Così in Pirandello l’umorismo acre, amaro, diventa il lucido strumento dell’intelligenza per demistificare le convenzioni e frantumare le certezze fittizie; l’uomo socialmente mistificato attraverso la “chiave” ironica si ritrova “uno,nessuno,centomila”. Non sempre, però, la nuova letteratura è solo giudizio o condanna; in alcuni autori si presenta con il volto della speranza, con il coraggio di costruire, con la volontà dell’artista di impegnarsi nella trasformazione della società.
Il surrealismo, per esempio, già nel primo manifesto del 1924 si presenta come desiderio irrefrenabile di libertà e va al di là della pura negazione del dadaismo per proiettare, anche attraverso la liberazione della parola dalla profondità dell’inconscio, un mondo nuovo; non è un caso che i più importanti surrealisti Breton, Eluard, Aragon si buttino nell’impegno sociale.

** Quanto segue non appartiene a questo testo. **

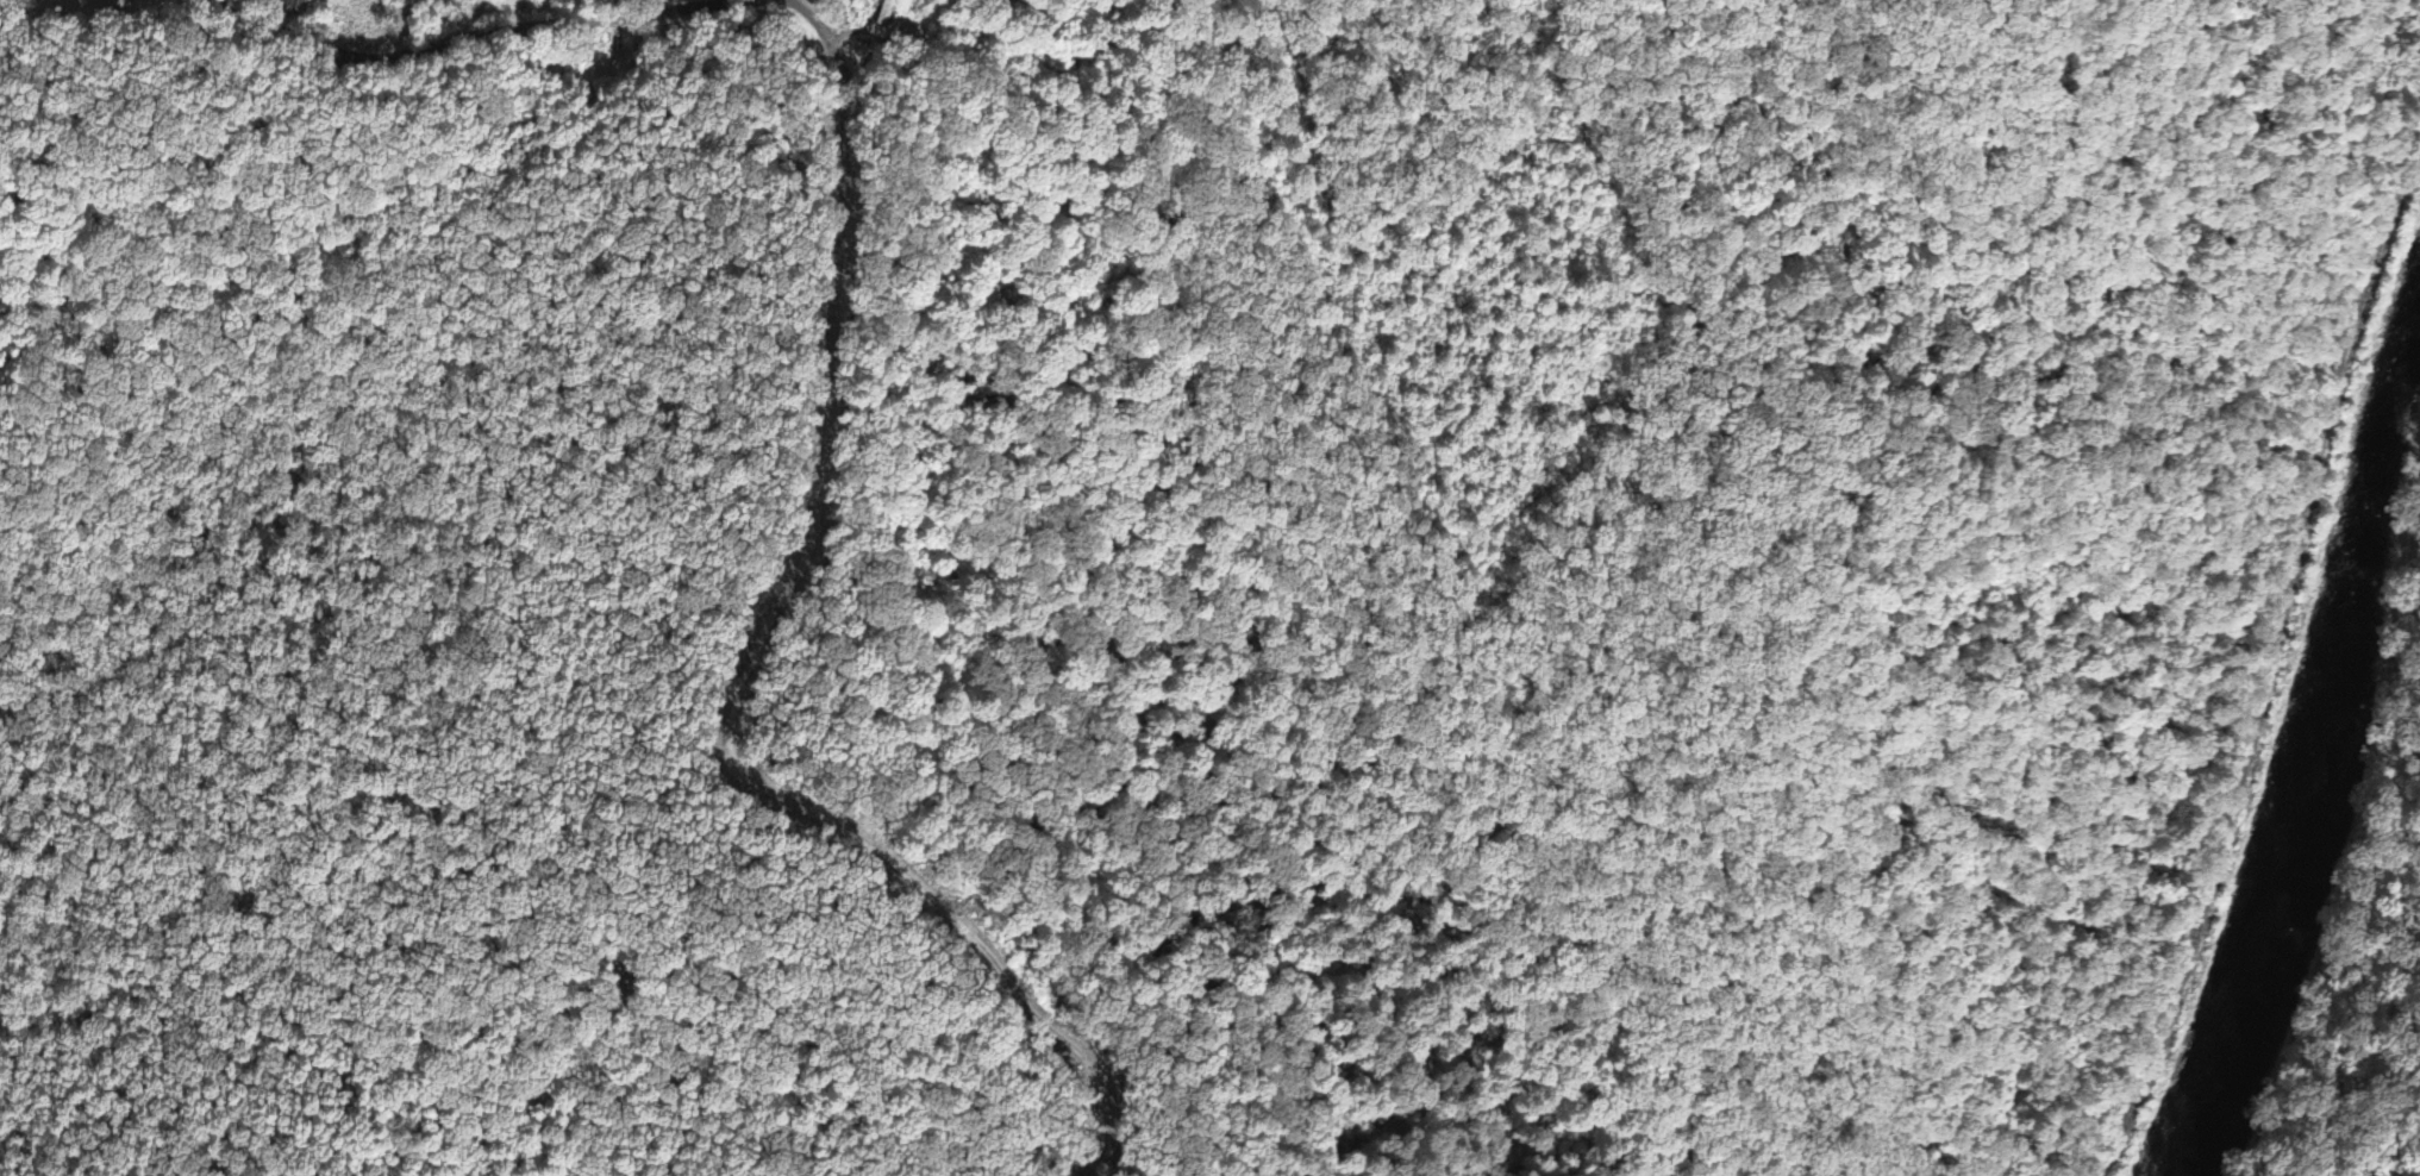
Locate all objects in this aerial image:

Così, penso, altrettanto e forse ancora più chiara è la volontà di intervento di Brecht che parte, insieme con l’espressionismo, dalla violenta denuncia del presente per scendere poi in campo a lottare. Il suo teatro didattico, più tardi epico, è un deciso atto di volontà per riportare l’opera dell’artista nella società con l’intento di modificarla. Significativi per la concezione antilirica alla quale egli approda tra gli anni ’20 e ’30 sono i versi che costituiscono una dichiarazione di lotta contro la dittatura nazista: in me combattono / l’entusiasmo per il melo in fiore / e l’orrore per i discorsi dell’Imbianchino / Ma solo il secondo / mi spinge al tavolo di lavoro
Con la stessa scelta, anche se in un’atmosfera più esaltante, Majakovskij aveva impiegato la ricchezza immaginifica delle sue espressioni analogiche per cantare nella rivoluzione russa una società nuova. Per lui il futurismo, la ricerca espressiva di avanguardia era strumento di un intervento nella società, uno strumento che egli usò con coraggio anche per denunciare le contraddizioni stesse di quella Rivoluzione, soprattutto il burocratismo della politica culturale.
In questa rivoluzionari trenta anni, quindi, l’esplorazione di nuovi parametri per la conoscenza del mondo va in un certo senso di pari passo con la ricerca inquieta e variegata di nuovi codici di lettura di quell’universo mai del tutto esplorato che è l’uomo.
Volendo trovare elementi di convergenza con il presente, appare evidente che anche per noi, nei drammatici e potenti cambiamenti di comunicazione e di vita, stanno cadendo molte “ragioni imbevute con il latte”. Potranno avere prospettive positive o negative a seconda di come opereremo ma quello che sgomenta è anche la povertà culturale e il ruolo incerto e confuso, spesso mistificante, di gran parte degli intellettuali del nostro tempo.
Così più diverso e più deludente rispetto ai fecondi movimenti del secolo scorso!